● **TRY IT**: Everything from the opening line of the records below through the line with "### Auswahl der Farbe" must be duplicated exactly, pictures left out.
:::
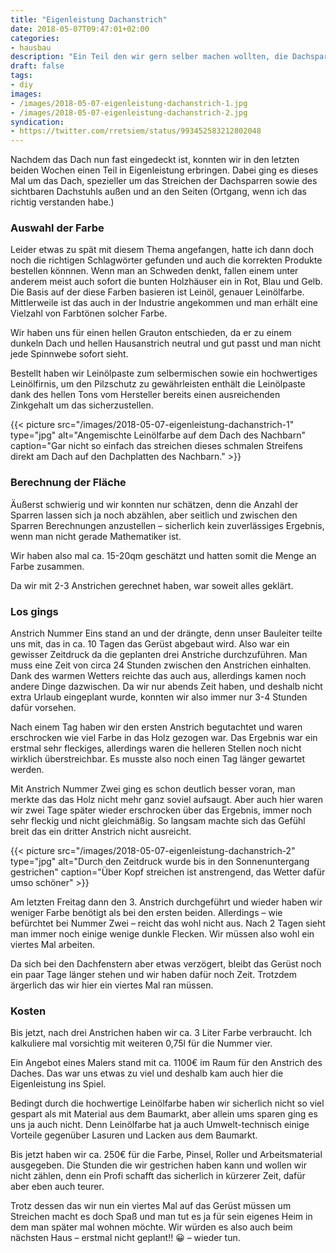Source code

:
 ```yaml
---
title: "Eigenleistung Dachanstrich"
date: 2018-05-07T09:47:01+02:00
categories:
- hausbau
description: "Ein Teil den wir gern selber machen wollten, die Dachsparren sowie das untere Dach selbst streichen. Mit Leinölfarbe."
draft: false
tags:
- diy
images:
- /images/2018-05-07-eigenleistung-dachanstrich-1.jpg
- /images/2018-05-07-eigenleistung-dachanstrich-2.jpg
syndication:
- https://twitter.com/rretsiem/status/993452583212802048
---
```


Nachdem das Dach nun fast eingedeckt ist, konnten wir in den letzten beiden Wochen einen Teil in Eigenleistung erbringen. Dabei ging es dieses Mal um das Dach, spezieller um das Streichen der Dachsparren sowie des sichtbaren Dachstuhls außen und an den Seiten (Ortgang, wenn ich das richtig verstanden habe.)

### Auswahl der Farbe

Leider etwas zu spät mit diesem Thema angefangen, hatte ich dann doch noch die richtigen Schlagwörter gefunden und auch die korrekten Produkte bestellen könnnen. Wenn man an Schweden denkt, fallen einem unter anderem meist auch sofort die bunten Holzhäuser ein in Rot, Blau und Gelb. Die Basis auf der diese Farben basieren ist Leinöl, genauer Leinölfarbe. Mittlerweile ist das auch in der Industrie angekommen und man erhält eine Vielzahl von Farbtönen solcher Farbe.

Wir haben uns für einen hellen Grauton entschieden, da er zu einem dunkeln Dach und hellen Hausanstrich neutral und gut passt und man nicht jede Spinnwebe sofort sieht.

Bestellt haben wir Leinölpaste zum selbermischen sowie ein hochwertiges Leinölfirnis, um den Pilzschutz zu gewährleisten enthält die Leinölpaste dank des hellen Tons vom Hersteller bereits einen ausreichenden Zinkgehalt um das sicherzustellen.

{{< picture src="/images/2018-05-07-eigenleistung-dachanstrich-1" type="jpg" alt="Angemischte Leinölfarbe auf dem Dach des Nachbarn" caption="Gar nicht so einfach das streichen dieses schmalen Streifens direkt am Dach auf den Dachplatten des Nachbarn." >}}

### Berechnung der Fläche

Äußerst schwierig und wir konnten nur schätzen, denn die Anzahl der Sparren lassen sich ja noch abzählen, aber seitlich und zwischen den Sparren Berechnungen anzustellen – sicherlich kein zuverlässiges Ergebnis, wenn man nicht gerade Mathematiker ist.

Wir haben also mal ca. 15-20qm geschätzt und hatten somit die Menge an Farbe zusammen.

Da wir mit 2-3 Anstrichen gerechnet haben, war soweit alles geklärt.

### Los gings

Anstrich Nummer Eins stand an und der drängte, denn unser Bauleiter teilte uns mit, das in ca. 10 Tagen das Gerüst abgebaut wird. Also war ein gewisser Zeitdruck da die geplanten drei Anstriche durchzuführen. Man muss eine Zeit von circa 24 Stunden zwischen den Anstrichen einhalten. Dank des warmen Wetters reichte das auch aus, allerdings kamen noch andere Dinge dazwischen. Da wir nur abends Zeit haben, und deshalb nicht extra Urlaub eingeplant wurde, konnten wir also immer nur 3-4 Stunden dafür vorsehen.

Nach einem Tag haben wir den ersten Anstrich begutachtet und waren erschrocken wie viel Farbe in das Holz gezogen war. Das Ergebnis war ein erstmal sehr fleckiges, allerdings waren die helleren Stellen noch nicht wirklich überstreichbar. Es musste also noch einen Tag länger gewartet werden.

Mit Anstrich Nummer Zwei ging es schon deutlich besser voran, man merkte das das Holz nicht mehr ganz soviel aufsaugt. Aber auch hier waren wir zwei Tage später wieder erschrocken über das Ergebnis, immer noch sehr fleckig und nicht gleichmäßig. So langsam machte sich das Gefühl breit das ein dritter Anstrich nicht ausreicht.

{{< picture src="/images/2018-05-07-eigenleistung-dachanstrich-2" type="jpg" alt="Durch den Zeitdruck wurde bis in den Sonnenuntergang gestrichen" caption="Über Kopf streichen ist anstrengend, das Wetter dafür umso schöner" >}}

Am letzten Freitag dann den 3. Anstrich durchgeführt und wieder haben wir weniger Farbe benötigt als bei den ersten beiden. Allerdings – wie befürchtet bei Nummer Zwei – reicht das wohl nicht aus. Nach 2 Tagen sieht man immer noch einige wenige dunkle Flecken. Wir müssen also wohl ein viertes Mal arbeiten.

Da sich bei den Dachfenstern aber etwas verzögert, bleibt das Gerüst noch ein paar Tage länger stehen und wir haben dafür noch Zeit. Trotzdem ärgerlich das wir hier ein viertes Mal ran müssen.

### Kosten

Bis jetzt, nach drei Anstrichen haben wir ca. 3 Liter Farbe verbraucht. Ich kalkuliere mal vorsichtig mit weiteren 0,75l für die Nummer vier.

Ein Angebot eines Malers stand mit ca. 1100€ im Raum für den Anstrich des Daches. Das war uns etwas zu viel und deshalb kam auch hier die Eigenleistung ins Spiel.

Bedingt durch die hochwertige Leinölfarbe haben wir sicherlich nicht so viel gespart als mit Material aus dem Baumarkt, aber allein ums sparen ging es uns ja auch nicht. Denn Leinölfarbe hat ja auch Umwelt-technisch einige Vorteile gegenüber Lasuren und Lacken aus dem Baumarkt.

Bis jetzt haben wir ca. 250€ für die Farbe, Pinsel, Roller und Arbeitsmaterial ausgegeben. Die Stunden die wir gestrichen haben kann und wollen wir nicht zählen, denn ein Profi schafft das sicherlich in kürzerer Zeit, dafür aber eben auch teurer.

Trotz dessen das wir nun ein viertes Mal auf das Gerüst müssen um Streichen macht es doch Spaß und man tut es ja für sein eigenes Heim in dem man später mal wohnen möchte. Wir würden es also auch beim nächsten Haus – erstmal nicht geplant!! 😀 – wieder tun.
:::
● **EXERCISE RESULT**:
Source code

:
 ```yaml
---
title: "Eigenleistung Dachanstrich"
date: 2018-05-07T09:47:01+02:00
categories:
- hausbau
description: "Ein Teil den wir gern selber machen wollten, die Dachsparren sowie das untere Dach selbst streichen. Mit Leinölfarbe."
draft: false
tags:
- diy
images:
- /images/2018-05-07-eigenleistung-dachanstrich-1.jpg
- /images/2018-05-07-eigenleistung-dachanstrich-2.jpg
syndication:
- https://twitter.com/rretsiem/status/993452583212802048
---
```


Nachdem das Dach nun fast eingedeckt ist, konnten wir in den letzten beiden Wochen einen Teil in Eigenleistung erbringen. Dabei ging es dieses Mal um das Dach, spezieller um das Streichen der Dachsparren sowie des sichtbaren Dachstuhls außen und an den Seiten (Ortgang, wenn ich das richtig verstanden habe.)

### Auswahl der Farbe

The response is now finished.